Copy all of the data below without altering a single line.

BEGIN

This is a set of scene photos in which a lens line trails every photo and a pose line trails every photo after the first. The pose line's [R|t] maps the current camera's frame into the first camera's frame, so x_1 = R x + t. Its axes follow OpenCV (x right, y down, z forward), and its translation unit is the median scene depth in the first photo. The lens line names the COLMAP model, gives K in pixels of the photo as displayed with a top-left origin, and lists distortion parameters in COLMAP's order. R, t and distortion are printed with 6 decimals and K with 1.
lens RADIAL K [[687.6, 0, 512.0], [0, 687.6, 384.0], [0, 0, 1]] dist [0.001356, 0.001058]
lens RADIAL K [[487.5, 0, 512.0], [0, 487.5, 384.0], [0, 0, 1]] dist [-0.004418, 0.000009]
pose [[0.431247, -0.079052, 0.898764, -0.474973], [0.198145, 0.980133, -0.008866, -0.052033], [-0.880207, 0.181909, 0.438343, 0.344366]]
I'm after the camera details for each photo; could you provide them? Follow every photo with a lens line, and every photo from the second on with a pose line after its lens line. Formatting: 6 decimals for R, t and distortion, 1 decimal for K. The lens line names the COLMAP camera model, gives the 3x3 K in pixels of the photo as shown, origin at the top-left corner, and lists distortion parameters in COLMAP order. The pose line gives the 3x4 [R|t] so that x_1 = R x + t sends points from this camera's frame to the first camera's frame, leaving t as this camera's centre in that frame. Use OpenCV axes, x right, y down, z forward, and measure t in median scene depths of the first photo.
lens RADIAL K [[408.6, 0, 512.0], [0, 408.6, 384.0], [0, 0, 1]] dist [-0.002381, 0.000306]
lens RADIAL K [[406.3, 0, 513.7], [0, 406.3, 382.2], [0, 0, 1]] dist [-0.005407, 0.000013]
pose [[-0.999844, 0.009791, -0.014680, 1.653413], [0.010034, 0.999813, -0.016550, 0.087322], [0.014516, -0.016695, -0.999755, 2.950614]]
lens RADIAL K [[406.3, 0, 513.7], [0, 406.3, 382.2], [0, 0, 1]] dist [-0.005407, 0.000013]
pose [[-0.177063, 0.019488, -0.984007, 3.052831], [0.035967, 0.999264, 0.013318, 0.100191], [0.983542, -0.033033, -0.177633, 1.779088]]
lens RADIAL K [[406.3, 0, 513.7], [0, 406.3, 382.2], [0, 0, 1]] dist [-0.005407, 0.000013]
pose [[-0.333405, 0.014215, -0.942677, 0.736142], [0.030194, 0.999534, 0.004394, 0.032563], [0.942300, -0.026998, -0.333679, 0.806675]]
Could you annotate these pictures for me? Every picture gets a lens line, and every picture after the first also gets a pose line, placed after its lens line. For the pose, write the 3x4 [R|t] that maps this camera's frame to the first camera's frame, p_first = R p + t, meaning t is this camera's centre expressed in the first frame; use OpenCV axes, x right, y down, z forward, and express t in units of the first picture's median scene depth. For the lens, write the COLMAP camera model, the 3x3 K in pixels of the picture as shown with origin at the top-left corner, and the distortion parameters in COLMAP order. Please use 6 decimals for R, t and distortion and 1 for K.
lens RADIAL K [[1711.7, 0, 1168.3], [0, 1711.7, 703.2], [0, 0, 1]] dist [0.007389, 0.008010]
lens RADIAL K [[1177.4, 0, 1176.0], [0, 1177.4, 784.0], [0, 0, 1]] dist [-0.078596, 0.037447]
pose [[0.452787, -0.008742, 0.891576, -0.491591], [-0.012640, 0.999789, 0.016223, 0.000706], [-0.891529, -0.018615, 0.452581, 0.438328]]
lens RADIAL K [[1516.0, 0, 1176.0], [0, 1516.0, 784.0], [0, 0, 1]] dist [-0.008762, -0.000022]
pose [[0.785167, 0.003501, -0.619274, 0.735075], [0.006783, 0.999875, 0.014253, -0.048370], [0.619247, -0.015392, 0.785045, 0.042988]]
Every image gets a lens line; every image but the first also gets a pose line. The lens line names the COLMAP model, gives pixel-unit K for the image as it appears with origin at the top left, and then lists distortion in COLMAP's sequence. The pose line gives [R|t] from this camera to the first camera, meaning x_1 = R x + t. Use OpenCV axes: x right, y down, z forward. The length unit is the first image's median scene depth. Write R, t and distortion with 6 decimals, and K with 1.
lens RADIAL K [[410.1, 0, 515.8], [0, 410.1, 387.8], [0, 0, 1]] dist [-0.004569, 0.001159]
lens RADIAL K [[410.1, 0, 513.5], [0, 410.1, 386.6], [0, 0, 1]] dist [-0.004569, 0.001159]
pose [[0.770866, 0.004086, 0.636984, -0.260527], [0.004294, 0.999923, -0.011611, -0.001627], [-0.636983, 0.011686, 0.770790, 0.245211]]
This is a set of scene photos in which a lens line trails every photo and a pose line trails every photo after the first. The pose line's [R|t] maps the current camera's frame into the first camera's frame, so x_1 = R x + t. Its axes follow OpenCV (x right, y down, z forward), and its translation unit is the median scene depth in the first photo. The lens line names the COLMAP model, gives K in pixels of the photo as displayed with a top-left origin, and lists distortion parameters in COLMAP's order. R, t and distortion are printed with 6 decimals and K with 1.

END

● **REPLY**:
This is a set of scene photos in which a lens line trails every photo and a pose line trails every photo after the first. The pose line's [R|t] maps the current camera's frame into the first camera's frame, so x_1 = R x + t. Its axes follow OpenCV (x right, y down, z forward), and its translation unit is the median scene depth in the first photo. The lens line names the COLMAP model, gives K in pixels of the photo as displayed with a top-left origin, and lists distortion parameters in COLMAP's order. R, t and distortion are printed with 6 decimals and K with 1.
lens RADIAL K [[687.6, 0, 512.0], [0, 687.6, 384.0], [0, 0, 1]] dist [0.001356, 0.001058]
lens RADIAL K [[487.5, 0, 512.0], [0, 487.5, 384.0], [0, 0, 1]] dist [-0.004418, 0.000009]
pose [[0.431247, -0.079052, 0.898764, -0.474973], [0.198145, 0.980133, -0.008866, -0.052033], [-0.880207, 0.181909, 0.438343, 0.344366]]
I'm after the camera details for each photo; could you provide them? Follow every photo with a lens line, and every photo from the second on with a pose line after its lens line. Formatting: 6 decimals for R, t and distortion, 1 decimal for K. The lens line names the COLMAP camera model, gives the 3x3 K in pixels of the photo as shown, origin at the top-left corner, and lists distortion parameters in COLMAP order. The pose line gives the 3x4 [R|t] so that x_1 = R x + t sends points from this camera's frame to the first camera's frame, leaving t as this camera's centre in that frame. Use OpenCV axes, x right, y down, z forward, and measure t in median scene depths of the first photo.
lens RADIAL K [[408.6, 0, 512.0], [0, 408.6, 384.0], [0, 0, 1]] dist [-0.002381, 0.000306]
lens RADIAL K [[406.3, 0, 513.7], [0, 406.3, 382.2], [0, 0, 1]] dist [-0.005407, 0.000013]
pose [[-0.999844, 0.009791, -0.014680, 1.653413], [0.010034, 0.999813, -0.016550, 0.087322], [0.014516, -0.016695, -0.999755, 2.950614]]
lens RADIAL K [[406.3, 0, 513.7], [0, 406.3, 382.2], [0, 0, 1]] dist [-0.005407, 0.000013]
pose [[-0.177063, 0.019488, -0.984007, 3.052831], [0.035967, 0.999264, 0.013318, 0.100191], [0.983542, -0.033033, -0.177633, 1.779088]]
lens RADIAL K [[406.3, 0, 513.7], [0, 406.3, 382.2], [0, 0, 1]] dist [-0.005407, 0.000013]
pose [[-0.333405, 0.014215, -0.942677, 0.736142], [0.030194, 0.999534, 0.004394, 0.032563], [0.942300, -0.026998, -0.333679, 0.806675]]
Could you annotate these pictures for me? Every picture gets a lens line, and every picture after the first also gets a pose line, placed after its lens line. For the pose, write the 3x4 [R|t] that maps this camera's frame to the first camera's frame, p_first = R p + t, meaning t is this camera's centre expressed in the first frame; use OpenCV axes, x right, y down, z forward, and express t in units of the first picture's median scene depth. For the lens, write the COLMAP camera model, the 3x3 K in pixels of the picture as shown with origin at the top-left corner, and the distortion parameters in COLMAP order. Please use 6 decimals for R, t and distortion and 1 for K.
lens RADIAL K [[1711.7, 0, 1168.3], [0, 1711.7, 703.2], [0, 0, 1]] dist [0.007389, 0.008010]
lens RADIAL K [[1177.4, 0, 1176.0], [0, 1177.4, 784.0], [0, 0, 1]] dist [-0.078596, 0.037447]
pose [[0.452787, -0.008742, 0.891576, -0.491591], [-0.012640, 0.999789, 0.016223, 0.000706], [-0.891529, -0.018615, 0.452581, 0.438328]]
lens RADIAL K [[1516.0, 0, 1176.0], [0, 1516.0, 784.0], [0, 0, 1]] dist [-0.008762, -0.000022]
pose [[0.785167, 0.003501, -0.619274, 0.735075], [0.006783, 0.999875, 0.014253, -0.048370], [0.619247, -0.015392, 0.785045, 0.042988]]
Every image gets a lens line; every image but the first also gets a pose line. The lens line names the COLMAP model, gives pixel-unit K for the image as it appears with origin at the top left, and then lists distortion in COLMAP's sequence. The pose line gives [R|t] from this camera to the first camera, meaning x_1 = R x + t. Use OpenCV axes: x right, y down, z forward. The length unit is the first image's median scene depth. Write R, t and distortion with 6 decimals, and K with 1.
lens RADIAL K [[410.1, 0, 515.8], [0, 410.1, 387.8], [0, 0, 1]] dist [-0.004569, 0.001159]
lens RADIAL K [[410.1, 0, 513.5], [0, 410.1, 386.6], [0, 0, 1]] dist [-0.004569, 0.001159]
pose [[0.770866, 0.004086, 0.636984, -0.260527], [0.004294, 0.999923, -0.011611, -0.001627], [-0.636983, 0.011686, 0.770790, 0.245211]]
This is a set of scene photos in which a lens line trails every photo and a pose line trails every photo after the first. The pose line's [R|t] maps the current camera's frame into the first camera's frame, so x_1 = R x + t. Its axes follow OpenCV (x right, y down, z forward), and its translation unit is the median scene depth in the first photo. The lens line names the COLMAP model, gives K in pixels of the photo as displayed with a top-left origin, and lists distortion parameters in COLMAP's order. R, t and distortion are printed with 6 decimals and K with 1.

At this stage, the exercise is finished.